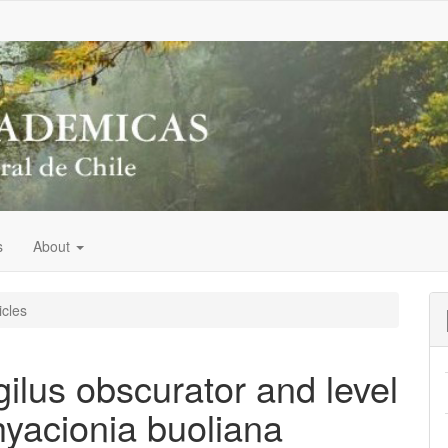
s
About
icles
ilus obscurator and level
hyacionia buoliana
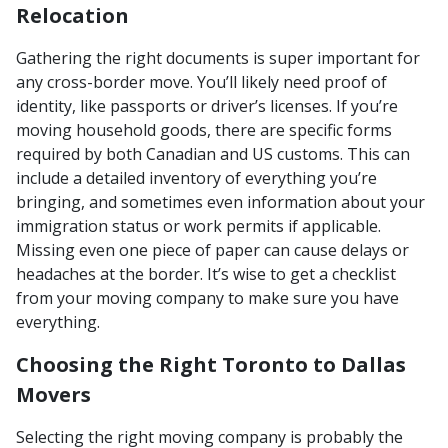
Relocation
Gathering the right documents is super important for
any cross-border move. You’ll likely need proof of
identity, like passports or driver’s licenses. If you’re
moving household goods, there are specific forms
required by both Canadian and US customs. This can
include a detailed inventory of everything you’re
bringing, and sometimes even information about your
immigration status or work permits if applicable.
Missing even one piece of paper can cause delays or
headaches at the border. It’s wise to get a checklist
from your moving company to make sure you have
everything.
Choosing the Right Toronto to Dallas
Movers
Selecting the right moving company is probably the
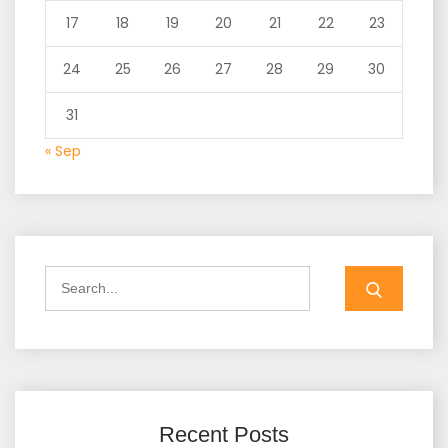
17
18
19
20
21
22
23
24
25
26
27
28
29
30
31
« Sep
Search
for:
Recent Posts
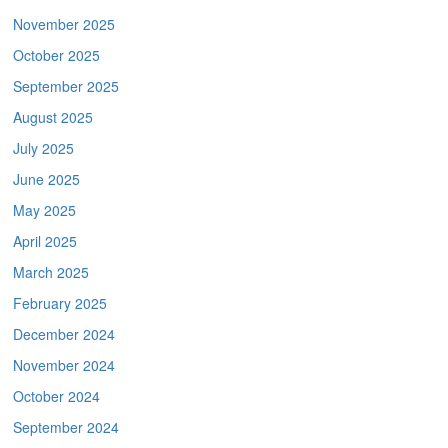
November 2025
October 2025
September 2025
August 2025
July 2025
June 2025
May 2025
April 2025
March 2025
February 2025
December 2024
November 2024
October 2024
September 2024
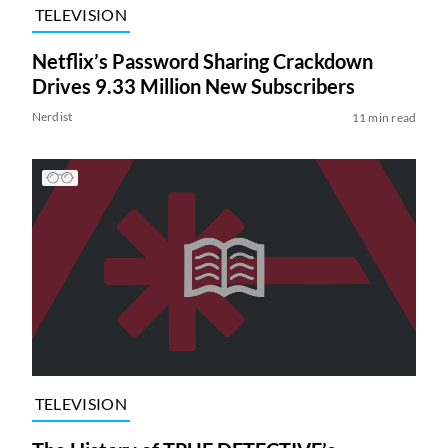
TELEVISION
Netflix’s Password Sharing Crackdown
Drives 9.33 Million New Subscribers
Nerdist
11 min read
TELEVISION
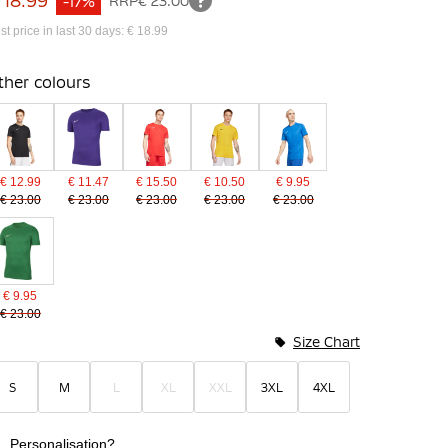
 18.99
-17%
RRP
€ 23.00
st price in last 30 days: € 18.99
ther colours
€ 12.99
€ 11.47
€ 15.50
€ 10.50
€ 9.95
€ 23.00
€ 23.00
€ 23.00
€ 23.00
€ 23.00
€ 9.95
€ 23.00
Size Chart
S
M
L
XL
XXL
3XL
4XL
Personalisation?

● ● ● ● ●

What you have to do
Every line above goes into your copy exactly; no images go in.

Solution to this task
s
About
icles
ilus obscurator and level
hyacionia buoliana
Relocation
Gathering the right documents is super important for
any cross-border move. You’ll likely need proof of
identity, like passports or driver’s licenses. If you’re
moving household goods, there are specific forms
required by both Canadian and US customs. This can
include a detailed inventory of everything you’re
bringing, and sometimes even information about your
immigration status or work permits if applicable.
Missing even one piece of paper can cause delays or
headaches at the border. It’s wise to get a checklist
from your moving company to make sure you have
everything.
Choosing the Right Toronto to Dallas
Movers
Selecting the right moving company is probably the
17
18
19
20
21
22
23
24
25
26
27
28
29
30
31
« Sep
Search
for:
Recent Posts
November 2025
October 2025
September 2025
August 2025
July 2025
June 2025
May 2025
April 2025
March 2025
February 2025
December 2024
November 2024
October 2024
September 2024
TELEVISION
Netflix’s Password Sharing Crackdown
Drives 9.33 Million New Subscribers
Nerdist
11 min read
TELEVISION
 18.99
-17%
RRP
€ 23.00
st price in last 30 days: € 18.99
ther colours
€ 12.99
€ 11.47
€ 15.50
€ 10.50
€ 9.95
€ 23.00
€ 23.00
€ 23.00
€ 23.00
€ 23.00
€ 9.95
€ 23.00
Size Chart
S
M
L
XL
XXL
3XL
4XL
Personalisation?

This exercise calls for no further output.